=== Task details ===
Find the line containing "Under every image write". Reproduce it and every line after it up to the end of the records, exactly as written.

=== Input data ===
☆ ☆ ☆ ☆
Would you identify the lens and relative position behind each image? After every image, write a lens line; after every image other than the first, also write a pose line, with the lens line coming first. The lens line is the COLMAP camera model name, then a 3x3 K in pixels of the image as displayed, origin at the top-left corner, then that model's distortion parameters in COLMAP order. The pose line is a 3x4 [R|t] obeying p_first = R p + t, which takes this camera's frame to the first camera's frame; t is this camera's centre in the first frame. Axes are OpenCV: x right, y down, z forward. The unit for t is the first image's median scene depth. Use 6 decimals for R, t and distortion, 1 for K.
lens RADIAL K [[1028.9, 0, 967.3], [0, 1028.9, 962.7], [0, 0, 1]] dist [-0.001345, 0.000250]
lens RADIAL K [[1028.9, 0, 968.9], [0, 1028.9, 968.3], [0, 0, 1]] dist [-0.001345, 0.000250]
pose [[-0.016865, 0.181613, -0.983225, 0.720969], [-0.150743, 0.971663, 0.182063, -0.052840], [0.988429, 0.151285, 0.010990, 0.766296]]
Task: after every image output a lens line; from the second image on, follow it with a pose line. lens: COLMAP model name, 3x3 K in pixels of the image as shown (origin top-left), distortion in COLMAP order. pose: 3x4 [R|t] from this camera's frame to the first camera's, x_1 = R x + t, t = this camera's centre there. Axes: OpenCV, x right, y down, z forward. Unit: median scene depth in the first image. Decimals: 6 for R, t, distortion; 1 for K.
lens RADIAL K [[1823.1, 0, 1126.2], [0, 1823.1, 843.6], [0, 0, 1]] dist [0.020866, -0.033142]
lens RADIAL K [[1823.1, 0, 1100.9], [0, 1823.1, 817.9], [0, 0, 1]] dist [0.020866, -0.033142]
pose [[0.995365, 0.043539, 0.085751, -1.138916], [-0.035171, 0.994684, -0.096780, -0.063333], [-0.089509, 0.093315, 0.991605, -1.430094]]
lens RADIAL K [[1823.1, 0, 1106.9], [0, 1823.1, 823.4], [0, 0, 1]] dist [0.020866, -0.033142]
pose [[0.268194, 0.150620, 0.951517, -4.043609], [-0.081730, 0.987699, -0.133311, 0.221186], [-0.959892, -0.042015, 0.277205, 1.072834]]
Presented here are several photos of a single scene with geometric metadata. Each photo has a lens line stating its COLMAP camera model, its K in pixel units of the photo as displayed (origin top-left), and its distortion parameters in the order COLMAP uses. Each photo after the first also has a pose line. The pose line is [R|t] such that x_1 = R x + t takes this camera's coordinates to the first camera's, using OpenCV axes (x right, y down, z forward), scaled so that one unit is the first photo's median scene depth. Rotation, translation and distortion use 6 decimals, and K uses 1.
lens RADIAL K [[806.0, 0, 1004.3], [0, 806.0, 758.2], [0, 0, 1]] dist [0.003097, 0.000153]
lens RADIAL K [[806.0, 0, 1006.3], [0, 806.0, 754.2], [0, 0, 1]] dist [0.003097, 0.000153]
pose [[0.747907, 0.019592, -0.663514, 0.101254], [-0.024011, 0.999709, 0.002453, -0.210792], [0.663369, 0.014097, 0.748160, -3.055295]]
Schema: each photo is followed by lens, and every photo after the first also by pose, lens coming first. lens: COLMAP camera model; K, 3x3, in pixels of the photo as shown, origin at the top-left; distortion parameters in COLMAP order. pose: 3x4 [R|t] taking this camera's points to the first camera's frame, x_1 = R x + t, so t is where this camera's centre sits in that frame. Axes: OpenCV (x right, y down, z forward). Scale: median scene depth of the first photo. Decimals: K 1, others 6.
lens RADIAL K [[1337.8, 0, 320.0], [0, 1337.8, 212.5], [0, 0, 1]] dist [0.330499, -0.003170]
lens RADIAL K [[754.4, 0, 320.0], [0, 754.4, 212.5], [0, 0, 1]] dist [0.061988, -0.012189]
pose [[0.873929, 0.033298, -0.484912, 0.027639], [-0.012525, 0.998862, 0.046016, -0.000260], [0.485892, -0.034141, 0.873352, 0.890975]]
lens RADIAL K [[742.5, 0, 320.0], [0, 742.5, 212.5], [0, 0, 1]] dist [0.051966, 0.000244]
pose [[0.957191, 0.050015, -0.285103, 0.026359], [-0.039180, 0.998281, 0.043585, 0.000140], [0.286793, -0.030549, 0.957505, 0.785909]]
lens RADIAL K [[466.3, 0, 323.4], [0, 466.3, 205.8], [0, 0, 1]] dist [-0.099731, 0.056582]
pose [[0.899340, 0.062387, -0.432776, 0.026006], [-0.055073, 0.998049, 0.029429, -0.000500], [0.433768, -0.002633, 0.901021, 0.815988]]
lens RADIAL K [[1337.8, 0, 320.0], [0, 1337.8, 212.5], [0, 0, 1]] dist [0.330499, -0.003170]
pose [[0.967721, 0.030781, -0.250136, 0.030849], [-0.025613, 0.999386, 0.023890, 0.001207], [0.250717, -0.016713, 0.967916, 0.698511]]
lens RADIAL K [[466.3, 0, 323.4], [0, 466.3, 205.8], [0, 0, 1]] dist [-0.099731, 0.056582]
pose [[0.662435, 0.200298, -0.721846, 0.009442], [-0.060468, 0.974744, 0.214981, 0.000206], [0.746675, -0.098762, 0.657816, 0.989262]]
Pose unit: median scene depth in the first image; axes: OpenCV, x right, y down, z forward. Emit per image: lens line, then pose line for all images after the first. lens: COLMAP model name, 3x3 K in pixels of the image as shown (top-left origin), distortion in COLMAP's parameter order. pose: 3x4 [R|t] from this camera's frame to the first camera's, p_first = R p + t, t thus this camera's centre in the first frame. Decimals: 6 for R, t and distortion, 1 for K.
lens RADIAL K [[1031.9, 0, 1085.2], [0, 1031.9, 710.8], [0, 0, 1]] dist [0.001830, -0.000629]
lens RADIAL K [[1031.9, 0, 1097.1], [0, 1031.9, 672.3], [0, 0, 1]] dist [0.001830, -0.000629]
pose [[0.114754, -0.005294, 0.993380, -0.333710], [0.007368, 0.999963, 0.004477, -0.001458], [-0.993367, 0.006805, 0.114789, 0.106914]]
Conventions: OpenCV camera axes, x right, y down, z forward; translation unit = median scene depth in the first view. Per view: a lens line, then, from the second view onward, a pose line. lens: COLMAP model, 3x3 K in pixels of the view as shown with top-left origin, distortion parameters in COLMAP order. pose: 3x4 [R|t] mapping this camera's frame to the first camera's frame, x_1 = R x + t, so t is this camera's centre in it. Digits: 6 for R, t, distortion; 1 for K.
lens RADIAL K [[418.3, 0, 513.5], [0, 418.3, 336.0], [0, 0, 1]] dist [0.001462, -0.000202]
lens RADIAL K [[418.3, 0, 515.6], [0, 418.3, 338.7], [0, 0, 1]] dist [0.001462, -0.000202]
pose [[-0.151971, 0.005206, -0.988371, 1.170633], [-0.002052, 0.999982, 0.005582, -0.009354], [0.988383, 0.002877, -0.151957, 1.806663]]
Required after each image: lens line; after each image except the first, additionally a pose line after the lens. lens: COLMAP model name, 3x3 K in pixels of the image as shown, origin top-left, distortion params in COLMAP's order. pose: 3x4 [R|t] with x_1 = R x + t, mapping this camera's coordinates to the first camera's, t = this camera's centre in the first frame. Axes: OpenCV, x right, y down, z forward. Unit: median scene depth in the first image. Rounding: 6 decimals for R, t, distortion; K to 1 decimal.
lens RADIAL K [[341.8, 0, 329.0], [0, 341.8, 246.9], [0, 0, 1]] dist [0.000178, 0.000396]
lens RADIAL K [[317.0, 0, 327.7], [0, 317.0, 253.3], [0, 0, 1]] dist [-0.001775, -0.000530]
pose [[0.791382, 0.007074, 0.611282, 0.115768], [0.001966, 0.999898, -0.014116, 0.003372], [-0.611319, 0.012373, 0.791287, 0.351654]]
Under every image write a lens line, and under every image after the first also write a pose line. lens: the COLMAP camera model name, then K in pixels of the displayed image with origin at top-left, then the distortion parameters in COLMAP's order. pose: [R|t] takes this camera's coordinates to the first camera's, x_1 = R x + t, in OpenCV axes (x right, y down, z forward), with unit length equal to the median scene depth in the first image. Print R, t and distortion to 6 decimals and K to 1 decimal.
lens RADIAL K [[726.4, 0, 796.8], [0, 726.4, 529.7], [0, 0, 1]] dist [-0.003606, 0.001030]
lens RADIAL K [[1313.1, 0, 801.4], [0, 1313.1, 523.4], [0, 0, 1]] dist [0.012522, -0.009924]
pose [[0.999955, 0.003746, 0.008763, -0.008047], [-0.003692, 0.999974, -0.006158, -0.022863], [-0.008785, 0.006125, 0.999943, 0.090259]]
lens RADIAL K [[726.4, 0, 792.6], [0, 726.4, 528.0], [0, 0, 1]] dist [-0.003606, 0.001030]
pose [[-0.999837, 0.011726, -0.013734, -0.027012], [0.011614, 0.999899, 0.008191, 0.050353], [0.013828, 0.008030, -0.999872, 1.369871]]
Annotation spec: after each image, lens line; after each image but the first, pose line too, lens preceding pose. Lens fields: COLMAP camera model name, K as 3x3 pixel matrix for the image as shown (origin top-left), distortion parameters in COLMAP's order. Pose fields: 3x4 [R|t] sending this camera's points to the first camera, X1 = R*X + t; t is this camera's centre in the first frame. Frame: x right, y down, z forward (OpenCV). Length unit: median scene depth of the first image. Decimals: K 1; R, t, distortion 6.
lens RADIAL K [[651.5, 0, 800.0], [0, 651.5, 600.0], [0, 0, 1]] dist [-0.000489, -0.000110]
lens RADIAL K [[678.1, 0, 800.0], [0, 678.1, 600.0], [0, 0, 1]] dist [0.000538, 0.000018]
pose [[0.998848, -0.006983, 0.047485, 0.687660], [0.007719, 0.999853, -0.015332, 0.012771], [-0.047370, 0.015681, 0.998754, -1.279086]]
☆ ☆ ☆ ☆
=== Reply ===
Under every image write a lens line, and under every image after the first also write a pose line. lens: the COLMAP camera model name, then K in pixels of the displayed image with origin at top-left, then the distortion parameters in COLMAP's order. pose: [R|t] takes this camera's coordinates to the first camera's, x_1 = R x + t, in OpenCV axes (x right, y down, z forward), with unit length equal to the median scene depth in the first image. Print R, t and distortion to 6 decimals and K to 1 decimal.
lens RADIAL K [[726.4, 0, 796.8], [0, 726.4, 529.7], [0, 0, 1]] dist [-0.003606, 0.001030]
lens RADIAL K [[1313.1, 0, 801.4], [0, 1313.1, 523.4], [0, 0, 1]] dist [0.012522, -0.009924]
pose [[0.999955, 0.003746, 0.008763, -0.008047], [-0.003692, 0.999974, -0.006158, -0.022863], [-0.008785, 0.006125, 0.999943, 0.090259]]
lens RADIAL K [[726.4, 0, 792.6], [0, 726.4, 528.0], [0, 0, 1]] dist [-0.003606, 0.001030]
pose [[-0.999837, 0.011726, -0.013734, -0.027012], [0.011614, 0.999899, 0.008191, 0.050353], [0.013828, 0.008030, -0.999872, 1.369871]]
Annotation spec: after each image, lens line; after each image but the first, pose line too, lens preceding pose. Lens fields: COLMAP camera model name, K as 3x3 pixel matrix for the image as shown (origin top-left), distortion parameters in COLMAP's order. Pose fields: 3x4 [R|t] sending this camera's points to the first camera, X1 = R*X + t; t is this camera's centre in the first frame. Frame: x right, y down, z forward (OpenCV). Length unit: median scene depth of the first image. Decimals: K 1; R, t, distortion 6.
lens RADIAL K [[651.5, 0, 800.0], [0, 651.5, 600.0], [0, 0, 1]] dist [-0.000489, -0.000110]
lens RADIAL K [[678.1, 0, 800.0], [0, 678.1, 600.0], [0, 0, 1]] dist [0.000538, 0.000018]
pose [[0.998848, -0.006983, 0.047485, 0.687660], [0.007719, 0.999853, -0.015332, 0.012771], [-0.047370, 0.015681, 0.998754, -1.279086]]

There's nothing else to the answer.